Some were calling it "WinShock" if you want to Google (or Bing) for it.
Interesting that if you don't make a show out of a bug, you're doing it "on purpose". I assume you didn't mean to generalize but the current practice of naming bugs, making logos and what not is just silly.
A non-memory logic error that allows remote code execution by breaking the stack? Can you give an example? Most of the examples I can think of are either directly or indirectly a problem of memory safety (for execution remote code rather than simply crashing (like a stack overflow)).
I don't see any details about breaking the stack (just the HTTP stack). Maybe you can request arbitrary ranges of files and they get cached in a way that lets you reference them as ISAPI filters. I'm grasping at straws but I'm not feeling particularly creative right now.

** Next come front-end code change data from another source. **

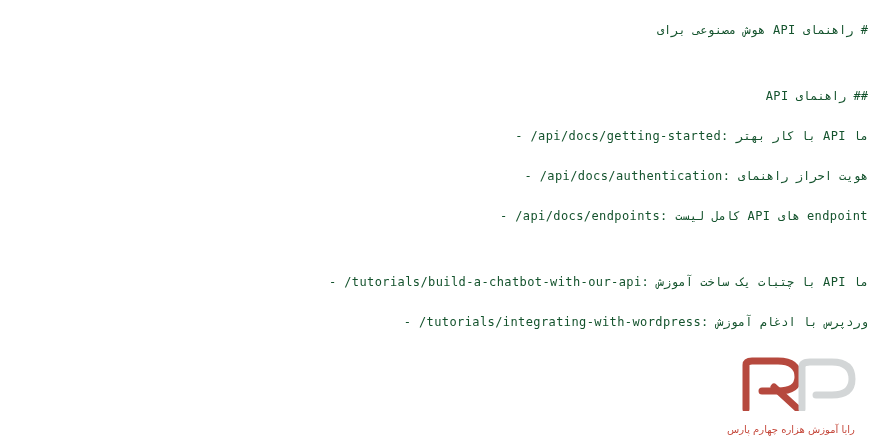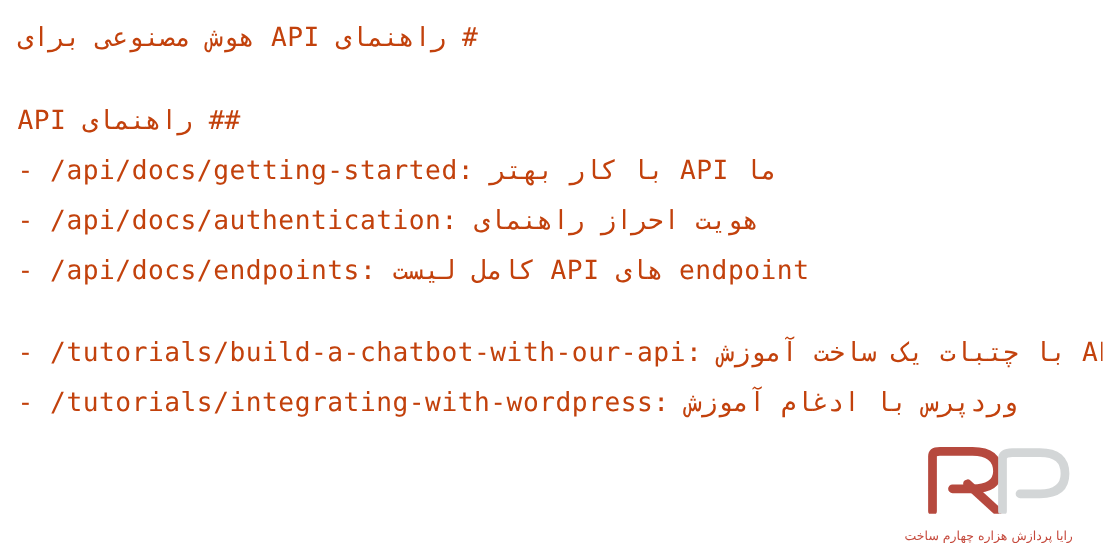--- a/index.html
+++ b/index.html
@@ -16,26 +16,26 @@
   }
   .doc {
     position: relative;
     width: 882px;
     height: 441px;
     box-sizing: border-box;
     padding: 10px 14px 0 14px;
   }
   .line {
     direction: rtl;
-    text-align: left;
+    text-align: right;
     unicode-bidi: plaintext;
-    font-size: 21px;
+    font-size: 12px;
     line-height: 40px;
     height: 40px;
-    color: #c2410c;
+    color: #14532d;
     white-space: pre;
     letter-spacing: 0.4px;
     font-family: "DejaVu Sans Mono", "Liberation Mono", monospace;
   }
   .line.blank {
     height: 26px;
     line-height: 26px;
   }
   .watermark {
     position: absolute;
@@ -81,15 +81,15 @@
   <div class="line">- /tutorials/integrating-with-wordpress: وردپرس با ادغام آموزش</div>
 
   <div class="watermark">
     <div class="wm-mark">
       <svg viewBox="0 0 118 54" width="118" height="54" xmlns="http://www.w3.org/2000/svg" aria-hidden="true">
         <path d="M6 52 L6 8 Q6 4 12 4 L38 4 Q58 4 58 20 Q58 34 38 34 L22 34" fill="none" stroke="#b03a2e" stroke-width="7" stroke-linecap="round"></path>
         <path d="M34 30 L58 52" fill="none" stroke="#b03a2e" stroke-width="7" stroke-linecap="round"></path>
         <path d="M62 52 L62 10 Q62 5 70 5 L92 5 Q112 5 112 22 Q112 38 92 38 L76 38" fill="none" stroke="#d0d3d4" stroke-width="7" stroke-linecap="round"></path>
       </svg>
     </div>
-    <div class="wm-text">رایا پردازش هزاره چهارم ساخت</div>
+    <div class="wm-text">رایا آموزش هزاره چهارم پارس</div>
   </div>
 </div>
 
 </body></html>

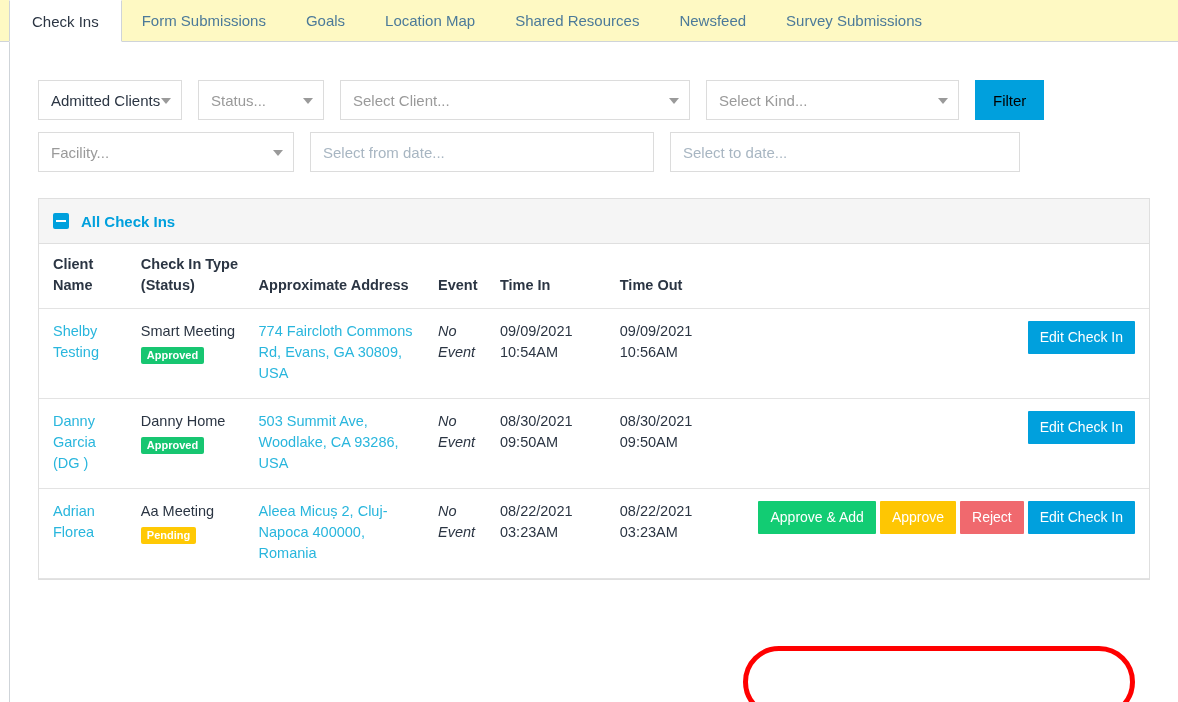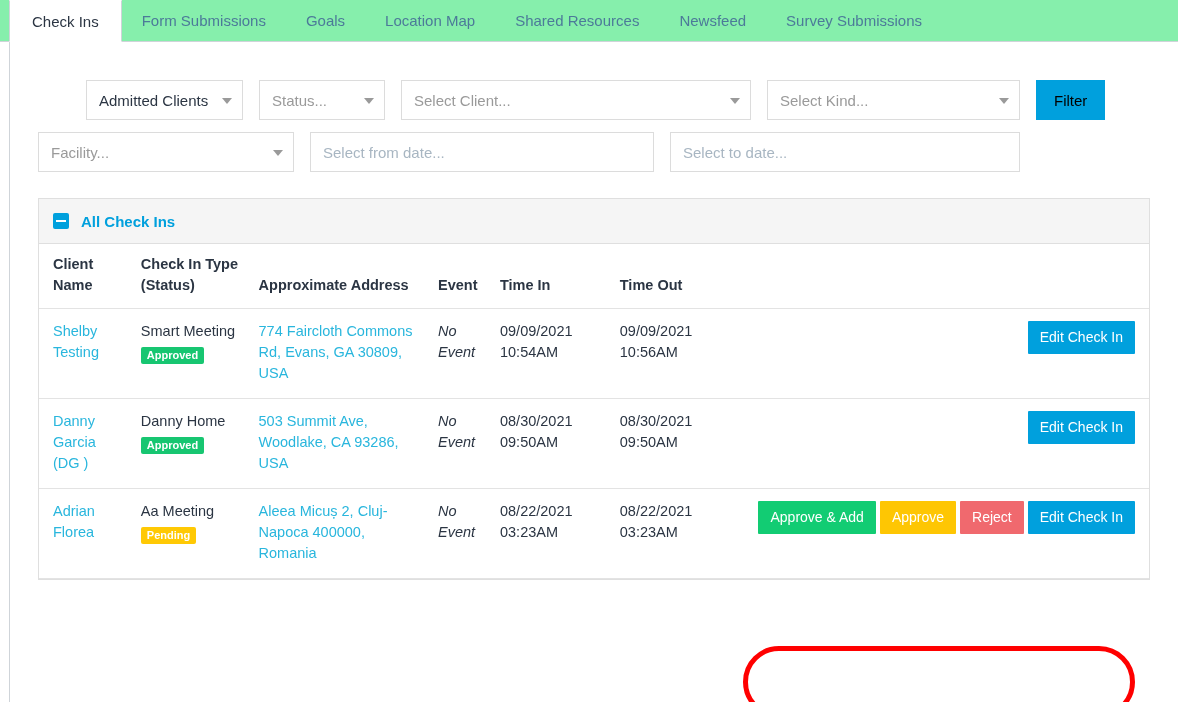--- a/index.html
+++ b/index.html
@@ -9,21 +9,21 @@
     background: #ffffff;
     font-family: "Liberation Sans", sans-serif;
     color: #34404e;
     overflow: hidden;
   }
 
   
   .tabbar {
     position: relative;
     height: 42px;
-    background: #86efac;
+    background: #fef9c3;
     border-bottom: 1px solid #cfd4d9;
     display: flex;
     align-items: stretch;
     padding-left: 9px;
   }
   .tab {
     display: flex; align-items: center;
     padding: 0 20px;
     font-size: 15px;
     color: #4c7a99;
@@ -78,21 +78,21 @@
   .caret {
     position: absolute;
     right: 10px;
     top: 50%;
     margin-top: -2px;
     width: 0; height: 0;
     border-left: 5px solid transparent;
     border-right: 5px solid transparent;
     border-top: 6px solid #9a9a9a;
   }
-  .w-admitted { width: 157px; margin-left: 48px; }
+  .w-admitted { width: 144px; }
   .w-status   { width: 126px; }
   .w-client   { width: 350px; }
   .w-kind     { width: 253px; }
   .w-facility { width: 256px; }
   .w-from     { width: 344px; }
   .w-to       { width: 350px; }
 
   .filter-btn {
     height: 40px;
     min-width: 68px;

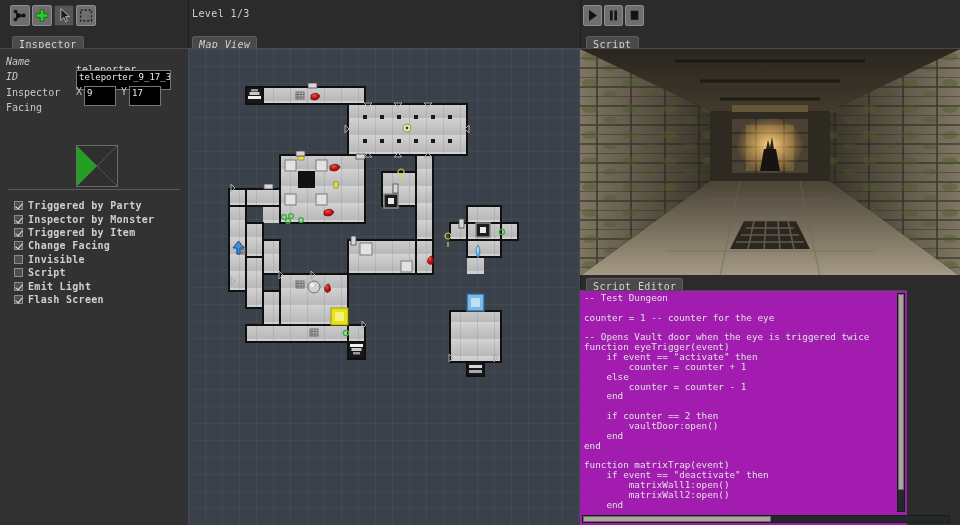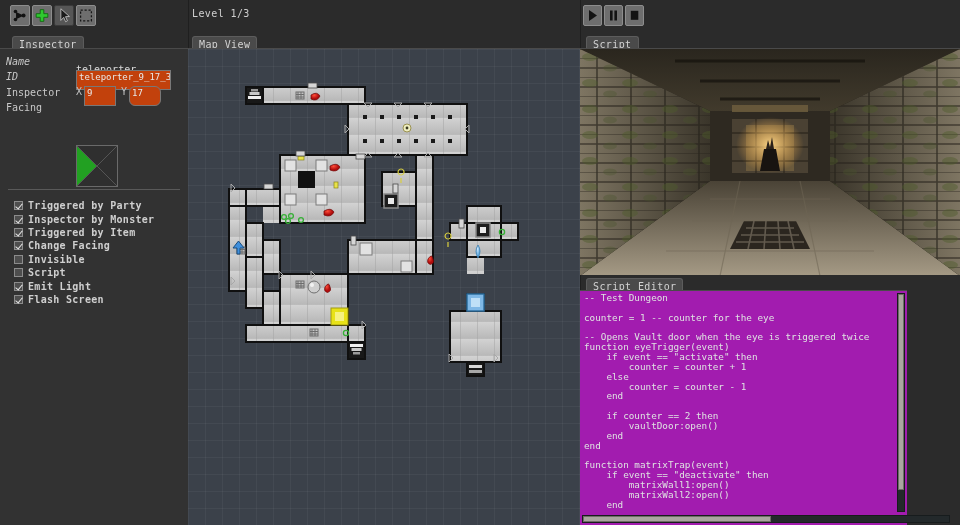--- a/index.html
+++ b/index.html
@@ -51,21 +51,21 @@
     background: #323232;
     border-top: 1px solid #4a4a4a;
     color: #c8c8c8;
     font-size: 10px;
   }
   .row { position: absolute; left: 6px; height: 13px; line-height: 13px; white-space: nowrap; }
   .val-static { position: absolute; left: 76px; color: #d8d8d8; margin-top: 8px; }
   .field {
     position: absolute;
     height: 20px; line-height: 12px;
-    background: #c2410c;
+    background: #000000;
     border: 1px solid #787878;
     color: #e8e8e8;
     font-size: 9px;
     padding-left: 2px;
     overflow: hidden;
     white-space: nowrap;
   }
   .axis-lbl { position: absolute; font-size: 10px; color: #c0c0c0; }
 
   
@@ -101,21 +101,21 @@
     border-width: 0 1.4px 1.4px 0;
     transform: rotate(40deg);
   }
   .cblabel { font-size: 10px; color: #cfcfcf; letter-spacing: .3px; }
 
   
   #level-label {
     position: absolute; left: 192px; top: 8px;
     font-size: 10px; color: #cfcfcf; letter-spacing: .4px;
   }
-  #map-tabs { left: 192px; top: 33px; }
+  #map-tabs { left: 192px; top: 33px; font-style: italic; }
   #mapview {
     position: absolute; left: 188px; top: 48px;
     width: 392px; height: 477px;
     background:
       repeating-linear-gradient(to right,
         rgba(255,255,255,.045) 0 1px, transparent 1px 17px),
       repeating-linear-gradient(to bottom,
         rgba(255,255,255,.045) 0 1px, transparent 1px 17px),
       #3b414a;
     border-top: 1px solid #4a4a4a;
@@ -230,21 +230,21 @@
     <div class="row" style="top:6px;font-style:italic;">Name</div>
     <div class="val-static" style="top:6px;height:13px;line-height:13px;">teleporter</div>
 
     <div class="row" style="top:21px;font-style:italic;">ID</div>
     <div class="field" style="left:76px; top:21px; width:95px;">teleporter_9_17_3</div>
 
     <div class="row" style="top:37px;">Inspector</div>
     <div class="axis-lbl" style="left:76px; top:37px;">X</div>
     <div class="field" style="left:84px; top:37px; width:32px;">9</div>
     <div class="axis-lbl" style="left:121px; top:37px;">Y</div>
-    <div class="field" style="left:129px; top:37px; width:32px;border-radius:6px;">17</div>
+    <div class="field" style="left:129px; top:37px; width:32px;">17</div>
 
     <div class="row" style="top:52px;">Facing</div>
 
     <div id="facing-widget">
       <svg width="40" height="40" viewBox="0 0 40 40">
         <rect width="40" height="40" fill="#2a2a2a"></rect>
         <polygon points="0,0 20,20 0,40" fill="#22a022"></polygon>
         <polygon points="0,0 20,20 40,0" fill="#2f2f2f"></polygon>
         <polygon points="40,0 20,20 40,40" fill="#2f2f2f"></polygon>
         <polygon points="0,40 20,20 40,40" fill="#2f2f2f"></polygon>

I was also being slightly sarcastic. I'd take the bet this is a memory safety issue, but there's a chance it isn't.
I am curious as to what the reasons are - what are the benefits of this that outweigh the huge risk (as demonstrated repeatedly by the various vulnerabilities) of running in HTTP code in the kernel? Only thing I can think of is they are trying to squeeze the last bit of performance / scalability but surely that could only mean that there are parts of the kernel (ctx switching overhead, threading scalability, page cache performance, etc.) that need to be fixed in order to not need these type of hacks in 2015?